The answer must reproduce all of the data below exactly and contain no images.

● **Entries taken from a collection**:
■ ■ ■ ■ ■
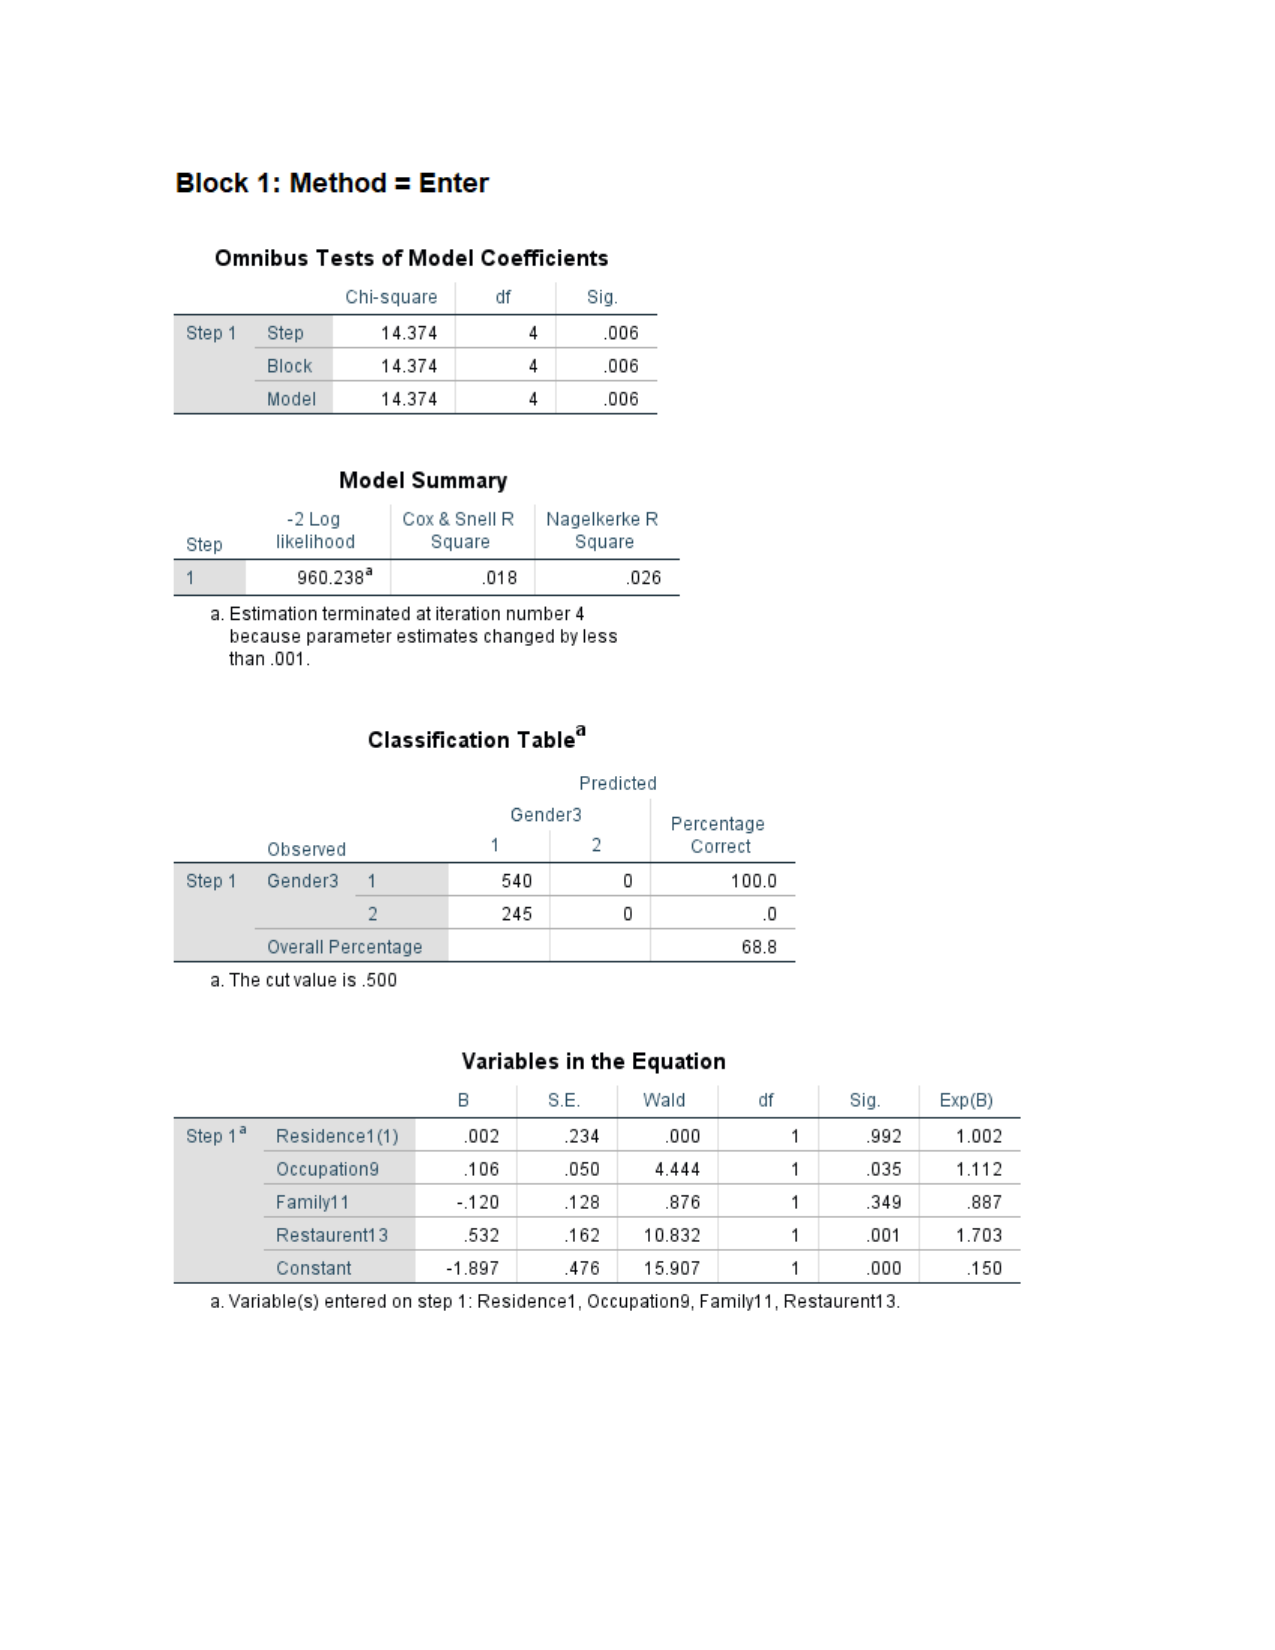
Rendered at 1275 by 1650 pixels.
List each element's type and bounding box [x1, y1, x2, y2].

picture [150, 150, 1125, 1353]
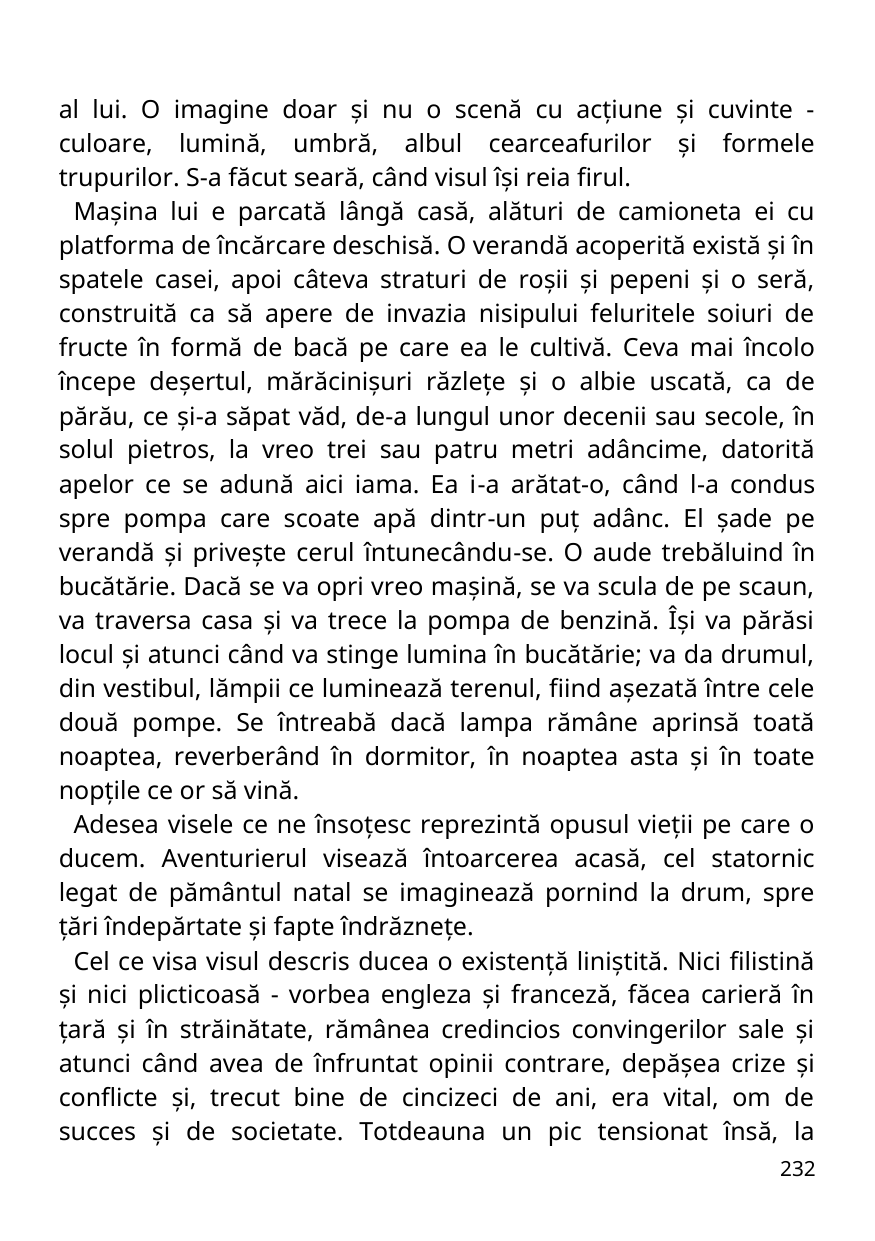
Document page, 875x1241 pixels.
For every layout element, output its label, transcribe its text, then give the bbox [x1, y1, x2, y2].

text Adesea visele ce ne însoţesc reprezintă opusul vieţii pe care o ducem. Aventurierul visează întoarcerea acasă, cel statornic legat de pământul natal se imaginează pornind la drum, spre ţări îndepărtate şi fapte îndrăzneţe. [58, 807, 816, 943]
text Maşina lui e parcată lângă casă, alături de camioneta ei cu platforma de încărcare deschisă. O verandă acoperită există şi în spatele casei, apoi câteva straturi de roşii şi pepeni şi o seră, construită ca să apere de invazia nisipului feluritele soiuri de fructe în formă de bacă pe care ea le cultivă. Ceva mai încolo începe deşertul, mărăcinişuri răzleţe şi o albie uscată, ca de părău, ce şi-a săpat văd, de-a lungul unor decenii sau secole, în solul pietros, la vreo trei sau patru metri adâncime, datorită apelor ce se adună aici iama. Ea i-a arătat-o, când l-a condus spre pompa care scoate apă dintr-un puţ adânc. El şade pe verandă şi priveşte cerul întunecându-se. O aude trebăluind în bucătărie. Dacă se va opri vreo maşină, se va scula de pe scaun, va traversa casa şi va trece la pompa de benzină. Îşi va părăsi locul şi atunci când va stinge lumina în bucătărie; va da drumul, din vestibul, lămpii ce luminează terenul, fiind aşezată între cele două pompe. Se întreabă dacă lampa rămâne aprinsă toată noaptea, reverberând în dormitor, în noaptea asta şi în toate nopţile ce or să vină. [58, 194, 816, 807]
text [58, 943, 816, 1147]
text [58, 92, 816, 194]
■ ■ ■ ■ ■
● **ANSWER SECTION**:
Rendered at 1275 by 1650 pixels.
List each element's type and bounding box [x1, y1, x2, y2].

picture [150, 150, 1125, 1353]
Document page, 875x1241 pixels.
For every layout element, output its label, transcribe its text, then give the bbox [x1, y1, x2, y2].

text Adesea visele ce ne însoţesc reprezintă opusul vieţii pe care o ducem. Aventurierul visează întoarcerea acasă, cel statornic legat de pământul natal se imaginează pornind la drum, spre ţări îndepărtate şi fapte îndrăzneţe. [58, 807, 816, 943]
text Maşina lui e parcată lângă casă, alături de camioneta ei cu platforma de încărcare deschisă. O verandă acoperită există şi în spatele casei, apoi câteva straturi de roşii şi pepeni şi o seră, construită ca să apere de invazia nisipului feluritele soiuri de fructe în formă de bacă pe care ea le cultivă. Ceva mai încolo începe deşertul, mărăcinişuri răzleţe şi o albie uscată, ca de părău, ce şi-a săpat văd, de-a lungul unor decenii sau secole, în solul pietros, la vreo trei sau patru metri adâncime, datorită apelor ce se adună aici iama. Ea i-a arătat-o, când l-a condus spre pompa care scoate apă dintr-un puţ adânc. El şade pe verandă şi priveşte cerul întunecându-se. O aude trebăluind în bucătărie. Dacă se va opri vreo maşină, se va scula de pe scaun, va traversa casa şi va trece la pompa de benzină. Îşi va părăsi locul şi atunci când va stinge lumina în bucătărie; va da drumul, din vestibul, lămpii ce luminează terenul, fiind aşezată între cele două pompe. Se întreabă dacă lampa rămâne aprinsă toată noaptea, reverberând în dormitor, în noaptea asta şi în toate nopţile ce or să vină. [58, 194, 816, 807]
text [58, 943, 816, 1147]
text [58, 92, 816, 194]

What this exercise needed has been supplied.